Could you print the data that follows exactly as given?

═══ DATA FOR PROCESSING

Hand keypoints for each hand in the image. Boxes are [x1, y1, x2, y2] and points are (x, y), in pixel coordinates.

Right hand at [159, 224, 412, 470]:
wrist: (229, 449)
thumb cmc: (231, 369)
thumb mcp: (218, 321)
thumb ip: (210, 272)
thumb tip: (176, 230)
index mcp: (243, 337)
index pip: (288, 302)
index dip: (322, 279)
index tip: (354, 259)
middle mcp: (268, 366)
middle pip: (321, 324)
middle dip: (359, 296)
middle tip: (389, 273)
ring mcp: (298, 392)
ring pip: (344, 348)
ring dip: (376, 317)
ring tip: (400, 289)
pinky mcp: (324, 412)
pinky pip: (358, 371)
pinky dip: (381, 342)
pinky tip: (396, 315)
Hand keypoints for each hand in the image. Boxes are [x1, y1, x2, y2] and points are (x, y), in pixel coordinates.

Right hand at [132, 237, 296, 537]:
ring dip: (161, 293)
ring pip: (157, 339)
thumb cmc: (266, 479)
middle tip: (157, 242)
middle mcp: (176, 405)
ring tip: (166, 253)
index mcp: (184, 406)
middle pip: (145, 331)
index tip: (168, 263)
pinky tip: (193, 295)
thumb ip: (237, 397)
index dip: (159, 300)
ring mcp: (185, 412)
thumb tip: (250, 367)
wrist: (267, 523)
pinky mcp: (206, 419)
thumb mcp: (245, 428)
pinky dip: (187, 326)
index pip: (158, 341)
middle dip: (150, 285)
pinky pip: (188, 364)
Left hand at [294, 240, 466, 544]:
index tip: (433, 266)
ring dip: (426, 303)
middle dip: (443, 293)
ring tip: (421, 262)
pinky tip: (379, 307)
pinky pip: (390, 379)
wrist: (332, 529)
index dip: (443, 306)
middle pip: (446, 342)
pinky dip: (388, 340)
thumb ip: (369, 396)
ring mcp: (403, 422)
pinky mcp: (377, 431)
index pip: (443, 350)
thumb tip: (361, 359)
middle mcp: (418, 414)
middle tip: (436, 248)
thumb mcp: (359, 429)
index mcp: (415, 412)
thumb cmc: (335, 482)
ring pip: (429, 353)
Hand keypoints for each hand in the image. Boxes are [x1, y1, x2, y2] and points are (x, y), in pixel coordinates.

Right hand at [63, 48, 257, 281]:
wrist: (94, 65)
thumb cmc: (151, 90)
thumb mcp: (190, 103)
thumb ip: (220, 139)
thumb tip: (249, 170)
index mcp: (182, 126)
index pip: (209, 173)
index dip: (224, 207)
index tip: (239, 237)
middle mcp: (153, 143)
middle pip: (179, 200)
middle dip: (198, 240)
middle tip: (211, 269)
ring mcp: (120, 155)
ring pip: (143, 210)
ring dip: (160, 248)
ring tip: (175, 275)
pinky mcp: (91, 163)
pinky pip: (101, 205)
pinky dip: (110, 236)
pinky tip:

══════

▶ **RESULT FOR THIS EXERCISE**:
Hand keypoints for each hand in the image. Boxes are [x1, y1, x2, y2] and points are (x, y), in pixel coordinates.

Right hand at [159, 224, 412, 470]:
wrist: (229, 449)
thumb cmc: (231, 369)
thumb mcp: (218, 321)
thumb ip: (210, 272)
thumb tip: (176, 230)
index mcp: (243, 337)
index pip: (288, 302)
index dip: (322, 279)
index tip: (354, 259)
middle mcp: (268, 366)
middle pip: (321, 324)
middle dip: (359, 296)
middle tip: (389, 273)
ring mcp: (298, 392)
ring pip: (344, 348)
ring dip: (376, 317)
ring tip: (400, 289)
pinky mcp: (324, 412)
pinky pip: (358, 371)
pinky dip: (381, 342)
pinky tip: (396, 315)
Hand keypoints for each hand in the image. Boxes are [x1, y1, x2, y2] and points are (x, y), in pixel coordinates.

Right hand at [132, 237, 296, 537]:
ring dip: (161, 293)
ring pip: (157, 339)
thumb cmc: (266, 479)
middle tip: (157, 242)
middle mcp: (176, 405)
ring tip: (166, 253)
index mcp: (184, 406)
middle pip: (145, 331)
index tip: (168, 263)
pinky tip: (193, 295)
thumb ip: (237, 397)
index dip: (159, 300)
ring mcp: (185, 412)
thumb tip: (250, 367)
wrist: (267, 523)
pinky mcp: (206, 419)
thumb mcp: (245, 428)
pinky dip: (187, 326)
index pip: (158, 341)
middle dip: (150, 285)
pinky pip: (188, 364)
Left hand at [294, 240, 466, 544]:
index tip: (433, 266)
ring dip: (426, 303)
middle dip: (443, 293)
ring tip: (421, 262)
pinky tip: (379, 307)
pinky pip: (390, 379)
wrist: (332, 529)
index dip: (443, 306)
middle pip: (446, 342)
pinky dip: (388, 340)
thumb ip: (369, 396)
ring mcp: (403, 422)
pinky mcp: (377, 431)
index pip: (443, 350)
thumb tip: (361, 359)
middle mcp: (418, 414)
middle tip: (436, 248)
thumb mcp: (359, 429)
index mcp: (415, 412)
thumb cmc: (335, 482)
ring pip: (429, 353)
Hand keypoints for each hand in the image. Boxes are [x1, y1, x2, y2] and points are (x, y), in pixel coordinates.

Right hand at [63, 48, 257, 281]:
wrist: (94, 65)
thumb cmc: (151, 90)
thumb mcp: (190, 103)
thumb ip: (220, 139)
thumb tip: (249, 170)
index mcp: (182, 126)
index pip: (209, 173)
index dip: (224, 207)
index tip: (239, 237)
middle mcp: (153, 143)
middle pip: (179, 200)
middle dip: (198, 240)
middle tip: (211, 269)
ring mcp: (120, 155)
ring pip: (143, 210)
ring dip: (160, 248)
ring tip: (175, 275)
pinky mcp: (91, 163)
pinky pip: (101, 205)
pinky dip: (110, 236)
pinky tip:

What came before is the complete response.